Here are a few points and hints on how to use the map, quoted directly from the website:
- When looking at the globe as a whole, trade is concentrated into obvious hubs. The United States, Europe, and China/Japan are the most evident ones, and they are all lit up with color.
- There are also obvious have-nots. Take a look at most of the countries in Africa, or click on an individual country like North Korea to see a lack of international trade.
- In fact, North Korea is completely vacuous, except for one lonely dot floating to China every so often. After taking a quick look at the data, it seems China takes in over 60% of North Korea’s exports, which are mostly raw materials such as coal, iron ore, or pig iron.
- Now click on South Korea, and the situation is completely different. By the way, South Korea exports $583 billion of goods per year, while the hermit nation does just $3.1 billion per year.
- This map also shows how dependent some countries are on others for trade. Look at Canada, a country that sends close to 75% of its exports to the United States. Mexico has a similar situation, where it does most of its business with the U.S. as well.
- This is a stark contrast to Cuba, which doesn’t trade enough with any one partner to have it visualized on this scale at all. Cuba has exports of only $1.7 billion, and its largest trading partner is China, which only takes in $311 million of goods per year.
Weekly Economic Data Summary: After a string of firmer data points, November economic activity reported last week had a more tepid tone in several categories as Retail Sales, Industrial Production, housing starts and building permits were all below expectations. The November Core Consumer Price Index (CPI) remained stable at 2.1% year-over-year. The Atlanta GDPNow forecast now indicates Q4 GDP growth of 2.6% (vs. 3.6% at the end of November), though this forecast moves around quite as data is updated throughout the quarter.
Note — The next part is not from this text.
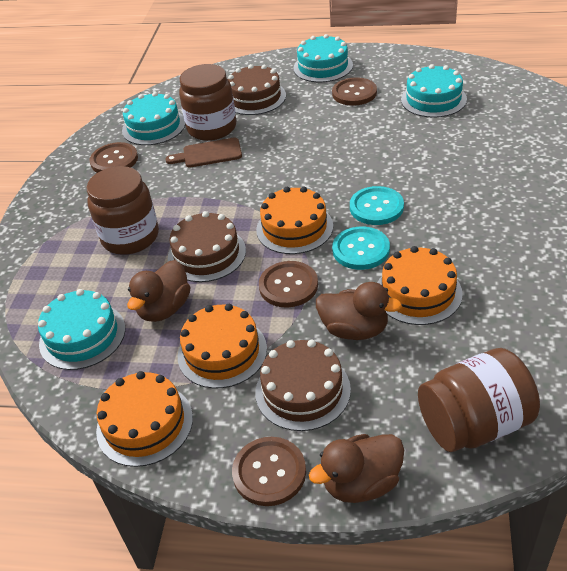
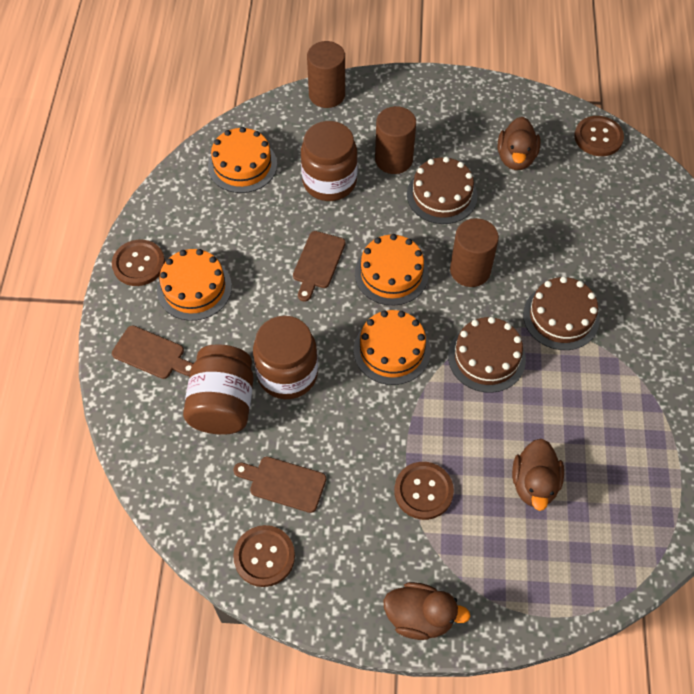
brown cutting board: 1 -> 3
brown cylinder: 0 -> 3
turquoise button: 2 -> 0
turquoise cake: 4 -> 0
I hope you and your family have a holiday season, filled with cheer, joy, and memory making encounters. Happy New Year.
*The Federal Register is the main source for the U.S. federal government agencies: proposed new rules and regulations, final rules, changes to existing rules, notices of meetings and adjudicatory proceedings, and Presidential documents including executive orders, proclamations and administrative orders.